Privity of Contract Flashcards
Privity of contract - General rule
A contract cannot confer rights or impose obligations on any person(s) other than the parties to it. (Tweddle v Atkinson (1861))
Tweddle v Atkinson (1861)
Claimant (Tweddle) married the daughter of the defendant. The defendant and the claimant’s father agreed to pay the claimant £200. They died without paying the £200. Claimant sue defendant’s personal representatives for the money. HL held that claimant could not sue on the contract because he was not a party to it and did not provide any consideration.
Dunlop Pneumatic Tyre Co v Selfridge (1915)

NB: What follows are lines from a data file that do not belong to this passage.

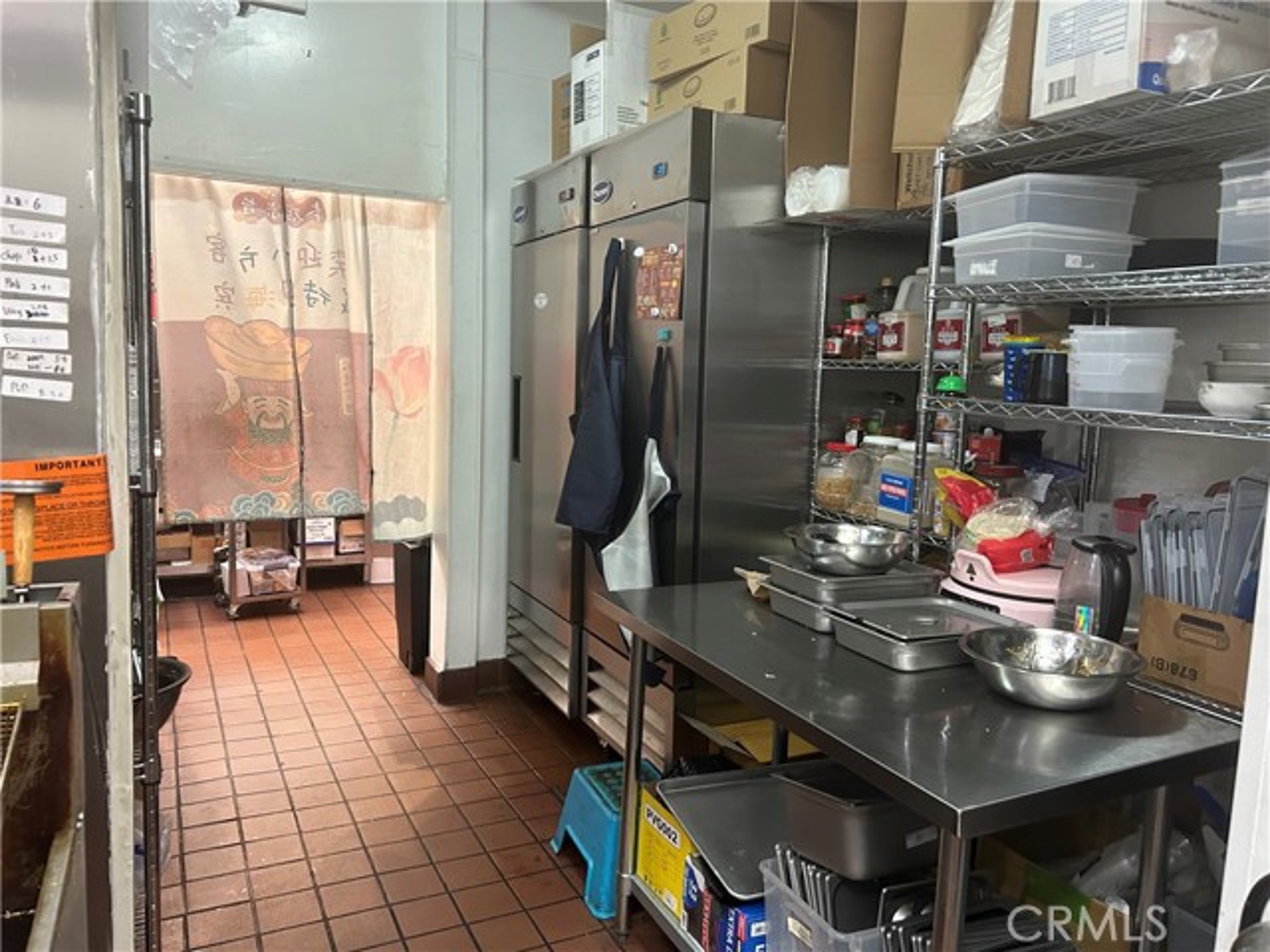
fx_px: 954
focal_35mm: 26
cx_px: 635
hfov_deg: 67.3
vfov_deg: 53.1
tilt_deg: -6.0
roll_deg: -4.4
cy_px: 476
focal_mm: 5.7
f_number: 1.5
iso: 320
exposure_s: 1/60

Dunlop sold car tyres to Dew & Co. Dew & Co agreed that when they resold the tyres, they would make sure that the tyres would not be sold on below a certain price. Dew & Co resold the tyres to Selfridge. Selfridge resold them below the agreed price. HELD: Dunlop could not sue Selfridge as there was no agreement between them. Dunlop had given no consideration to Selfridge in return of the promise.

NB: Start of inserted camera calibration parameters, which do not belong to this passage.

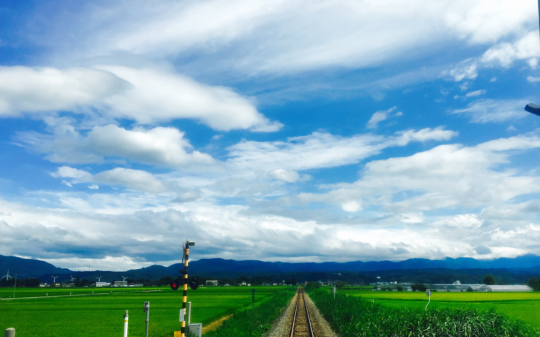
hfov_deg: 53.9
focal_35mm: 36
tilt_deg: +14.8
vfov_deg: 35.3
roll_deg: +0.8
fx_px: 530
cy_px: 168
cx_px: 304
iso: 25
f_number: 2.2
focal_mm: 4.15
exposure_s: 1/1923
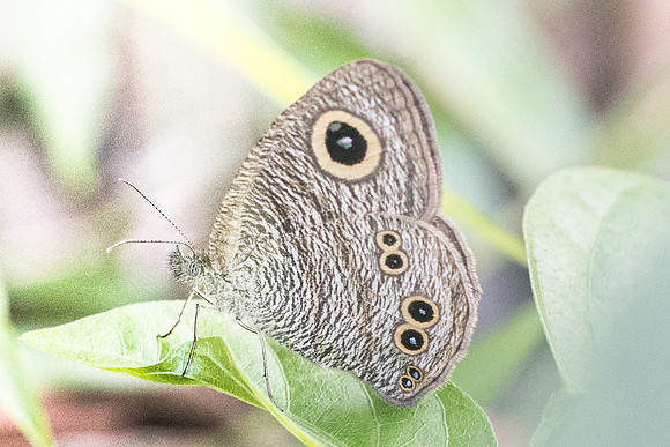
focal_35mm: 806
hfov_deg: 2.6
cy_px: 328
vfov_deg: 1.7
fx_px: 15011
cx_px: 496
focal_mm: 150
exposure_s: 1/250
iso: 800
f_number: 5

Jackson v Horizon Holidays (1975)
When one person made a contract which was intended to benefit others (booking a family holiday or a meal in a restaurant)
Woodar Investment Developments Ltd v Wimpey Construction UK (1980)

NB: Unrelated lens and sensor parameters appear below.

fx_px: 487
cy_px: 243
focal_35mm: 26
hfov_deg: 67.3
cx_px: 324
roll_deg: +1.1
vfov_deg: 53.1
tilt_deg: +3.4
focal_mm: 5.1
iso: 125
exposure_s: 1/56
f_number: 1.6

Substantial damages could not be recovered on behalf of third parties.
Well- Established Exceptions to the Doctrine.
1) Assignment of Contractual Rights: s.136 Lar of Property Act 1925.
2) The Law of Agency. When a person appoints an agency.
3) Tort.
4.) Collateral contracts (Shanklin Pier v Detel Products (1951).
Shanklin Pier v Detel Products (1951)
Collateral Contracts:
Claimants wanted the contractors to repaint their pier with the paint provided by the defendant. The paint only lasted 3 months. Claimant brought an action against the defendant. HELD. Although the main contract was between the defendants and the contractors, there was also a collateral contract between the defendants and the claimants which guaranteed the durability of the paint.
Nisshin Shipping Co Ltd v Cleaves (2003)
Implied rights conferred to third parties of contracts: A charterparty contract provided that third party shipbrokers should be paid a 2% commission. However, the contract did not say whether or not the brokers could enforce it. CA held that shipbroker could enforce the payment as there was no need to show that the parties to the charterparty intended the brokers to be able to enforce the term.